### Exercício
Escreva a continuação do texto abaixo sobre a cadela Megabyte e o cão atirado da ponte, começando logo após a última frase apresentada.

### Documento de origem
|---|
ApresentaçãoDevo dizer que este não será um texto fácil. Portanto se você quiser deixá-lo de ler aqui, eu não só entendo, como recomendo. Este texto não vai te deixar feliz, nem tão pouco pensando em coisas boas.
PrólogoEu já falei de Megabyte aqui. Da importância dela nas nossas vidas. De quanto fomos felizes por ela ter dividido sua breve existência conosco. Vou contar mais uma coisa sobre ela. Desde sempre Mega teve em seu lindo pescoço uma coleira, tipo corrente, onde havia uma placa com seu nome e nossos telefones, caso, Deus me livre, ela se perdesse. Ela a usava diariamente, só a tirava para tomar banho e quando acabávamos de a enxugar balançávamos a corrente e ela vinha para colocarmos novamente. Era engraçado, parecia que sem a coleira ela se sentia nua. Acho que ela também tinha medo de se perder da gente.
É hora de você desistir...Sábado passado fui deixar Flávio no Recife Antigo, por volta das 7 horas da manhã. Resolvi voltar pela Avenida Sul, coisa que nunca faço. No final da via há uma ponte que nos liga ao bairro de Afogados. Não havia o tráfego intenso, mas havia carros o suficiente para que eu não parasse imediatamente. De repente olhei para o lado direito da ponte e vi um homem, na casa dos 20 anos vestido de bermuda, tênis e camisa de malha.Segurava por debaixo das patas dianteiras um cachorro amarelo de costas para si, um vira-lata desses fortinhos (estilo pitt bull), do outro lado do parapeito da ponte. Eu testemunhei exatamente quando ele o soltou. O mundo parou. Eu não conseguia crer naquilo que meus olhos estavam vendo e por um momento invejei Édipo que arrancou os seus. -
Eu disse para você desistir - . Ele deu uns passos e olhou para o rio, talvez para certificar-se de que a sua ação tenha sido prodigiosa e então naqueles milésimos de segundo, que ficaram gravados a ferro e fogo em minhas retinas, eu vi o pior, ele guardou a coleira do cão no bolso. Ele atirou o cão no rio, mas guardou sua coleira. Meu Deus, tem algo errado, muito errado.
|---|
### Seção de dados

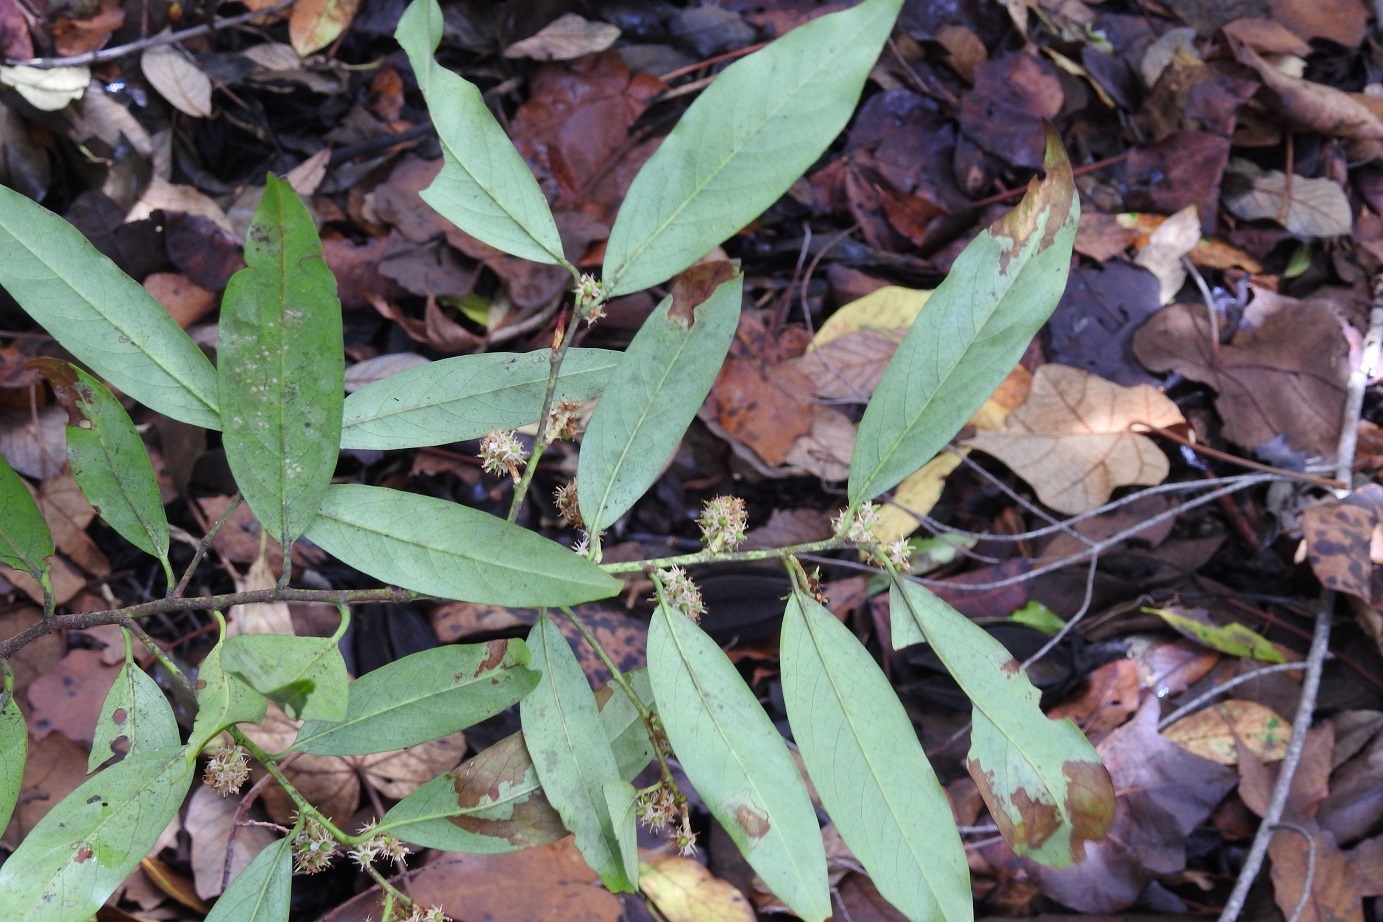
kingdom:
|---|
### Resposta esperada
Minha cabeça processava tudo tão depressa que não sei como não subi a calçada. O cachorro, o rio, a coleira. Imediatamente uma enxurrada de lembranças invadiu-me: Mega e sua banheirinha rosa, sempre com água morna e de sua correntinha com placa que ela ostentava com tanto orgulho. Pensei no pobre do cão, nas suas patas traseiras patinando no ar, na sua queda livre, no seu mergulho. Não sei se ele sobreviveu. Eu com certeza, naquele momento, morri um pouco mais do que o que habitualmente morremos a cada dia.
Ainda não passei pela ponte, mas um pedaço significativo da minha credibilidade na raça humana foi atirada de lá, e com certeza, não sobreviveu.
EpílogoQuando for minha vez de encontrar o Criador quero que na minha mão ao invés de um terço ou flores coloque-se a coleira de Mega, que está devidamente guardada para isso. Quero levá-la para ela. Quero novamente colocá-la em seu pescoço, porque uma coleira não é nada sem um cachorro. E um Homem não é nada sem o amor de um cão.
Para Rosa Zarella,
por seu amor incondicional aos animais em perigo
e a quem eu admiro ainda mais.
E para Dora Maar, que hoje tem casa, comida e coleira.